# Mind games



## jambo (Sep 1, 2012)

7h15 m3554g3
53rv35 70 pr0v3
h0w 0ur m1nd5 c4n
d0 4m4z1ng 7h1ng5!
1mpr3551v3 7h1ng5!
1n 7h3 b3g1nn1ng
17 wa5 h4rd bu7
n0w 0n 7h15 l1n3
y0ur m1nd 1s
r34d1ng 17
4u70m471cally
w17h0u7 3v3n
7h1nk1ng 4b0u7 17
b3 pr0ud! 0nly
c3r741n p30pl3 c4n
r3ad 7h15
pl3453 5h4r3 1f
u c4n r34d 7h15​


----------



## OPC'n (Sep 1, 2012)

This message serves to prove how our minds can do amazing things! Impressive things! In the beginning It was hard but now on this line your mind is reading it automatically without even thinking about it be proud! Only certain people can read this please share if you can read this.


----------



## ProtestantBankie (Sep 1, 2012)

OPC'n said:


> This message serves to prove how our minds can do amazing things! Impressive things! In the beginning It was hard but now on this line your mind is reading it automatically without even thinking about it be proud! Only certain people can read this please share if you can read this.



Excellent.

Can you translate my Greek New Testament next?


----------



## OPC'n (Sep 1, 2012)

ProtestantBankie said:


> OPC'n said:
> 
> 
> > This message serves to prove how our minds can do amazing things! Impressive things! In the beginning It was hard but now on this line your mind is reading it automatically without even thinking about it be proud! Only certain people can read this please share if you can read this.
> ...



Sure! I love these kinds of puzzles!! lol


----------



## Unoriginalname (Sep 1, 2012)

ProtestantBankie said:


> Can you translate my Greek New Testament next?

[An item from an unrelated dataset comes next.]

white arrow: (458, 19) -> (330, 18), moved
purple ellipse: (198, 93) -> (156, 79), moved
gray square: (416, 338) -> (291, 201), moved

Or better yet do my taxes?


----------



## OPC'n (Sep 1, 2012)

Unoriginalname said:


> ProtestantBankie said:
> 
> 
> > Can you translate my Greek New Testament next?
> ...



ooooh i rock doing taxes!


----------



## Goodcheer68 (Sep 2, 2012)

I can read it. At first I thought I wasn't going to be able to , but then on that certain line it just kept flowing.


----------



## Ruby (Sep 2, 2012)

Same here.


----------



## JennyG (Sep 2, 2012)

I can do it, but only if I keep going fast and don't stop to think about it (as the centipede said about knowing the order to move his legs in)


----------



## JennyG (Sep 2, 2012)

it's the smae whit wodrs msipseleld as lnog as the frist and lsat are rgiht....
at laset I read that smehowere


----------



## JonathanHunt (Sep 2, 2012)

God gave us amazingly capable brains, for sure


----------